──────── Supplied records ────────

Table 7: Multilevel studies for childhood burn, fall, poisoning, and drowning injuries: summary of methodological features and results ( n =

────────
──────── Supplied records ────────

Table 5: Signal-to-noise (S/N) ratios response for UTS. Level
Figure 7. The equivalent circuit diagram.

────────

Exercise details: In the listing above, locate the line containing "Table 5: Signal-to-noise" and the line containing "Figure 7. The equivalent circuit diagram.". Extract those two lines and every line between them, exactly as written, and only those.

Solution for this exercise:
Table 5: Signal-to-noise (S/N) ratios response for UTS. Level
Figure 7. The equivalent circuit diagram.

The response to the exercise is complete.